EXTRAIT >>
##############################

La temporalité du programme, infléchie par le rythme des recherches de chacun, n’est pas envisagée comme une succession de « sujets », mais bien plutôt comme un « roulement » qui dans un premier temps est à la fois celui des vagues de l’océan et celui de la « chaîne » industrielle.
L’évolution des recherches, à l’aune des expériences menées, des rencontres et des échanges, des formes produites, détermine la suite de notre parcours, toujours guidé par Moby-Dick tout comme l’était la navigation du Pequod, guidée par les notes des livres de bord et des cartes d’Achab, autant que par les réponses des autres navires à son entêtante question « Avez-vous vu la baleine blanche ? ».

3) La polyphonie du récit est celle du projet :
Il y a une polyphonie des lectures, tout comme dans le roman existent plusieurs régimes d’écritures. À partir des quêtes singulières de chacun dans Moby-Dick, on accède au groupe, comme réceptacle et force à la fois centripète et centrifuge des questionnements. Chacun explore le roman depuis son champ spécifique de préoccupations ou bien plutôt d’obsessions, œuvrant à « son » chapitre. La mise en commun des fruits de ces recherches singulières oriente la « navigation » à partir du livre-carte.

L’imaginaire de la lecture s’expérimente sur les terrains géographiques choisis au fur et à mesure des recherches, proches et lointains, déjà envisagés, à découvrir au fil du travail, ou à rêver comme des points sur l’horizon. Parmi ces « terrains », la ville de Detroit (Michigan), qui a connu la faillite à la suite de la crise de 2008, constitue une première « escale ».

##############################

DONNÉES AFFICHÉES >>
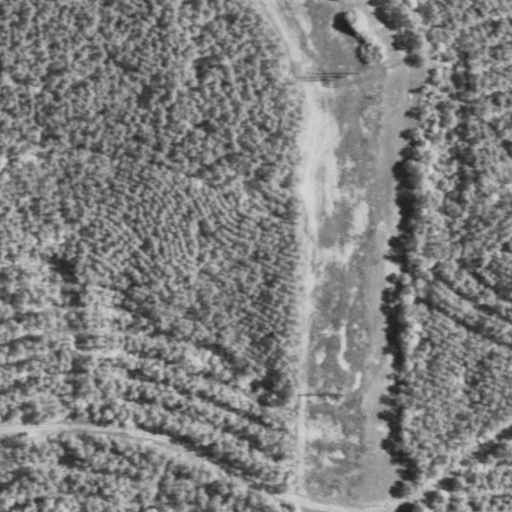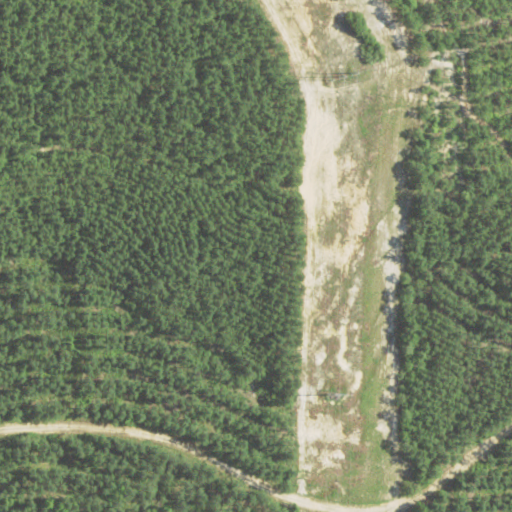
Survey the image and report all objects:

##############################

LISTE DES TÂCHES >>
1. Selon l'extrait sur le programme de recherche autour de Moby-Dick, quelle ville constitue une première « escale » ?
2. Prolongez l'extrait sur le programme consacré à Moby-Dick en reprenant après sa dernière phrase.
Les lignes ci-dessus forment un matériau distinct de l'extrait.

RÉPONSES RÉDIGÉES >>
1. La ville de Detroit, dans le Michigan.

2.
Quelque chose se noue entre Moby-Dick et Detroit, dans les profondeurs sombres et mouvantes du lieu d’un naufrage celui du Pequod, celui de la ville (il n’y a pas loin de la shrinking city à la sinking city). Il ne s’agira pas pour autant de se repaître une fois de plus du spectacle de la catastrophe, que nous offrent les somptueuses images des ruin-porners à Detroit. Inquiétés par un désastre qui a déjà eu lieu (Maurice Blanchot), à Detroit nous sommes au plus près de cet « après-désastre » (Philippe Jaworski) que la ville après la lente ruine et la faillite, partage « à terre » avec le Pequod et son équipage – et dont l’écrivain Alexandre Friedrich cherche à vérifier s’il n’est pas « notre avenir d’Européens ».

À Detroit, les « naufragés », rescapés de la catastrophe, en sont aussi comme Ismaël les premiers témoins. Ils sont aussi les acteurs de « l’après-désastre ». Ont-ils, eux, « vu la baleine blanche » ? Savent-ils « où est le navire » ?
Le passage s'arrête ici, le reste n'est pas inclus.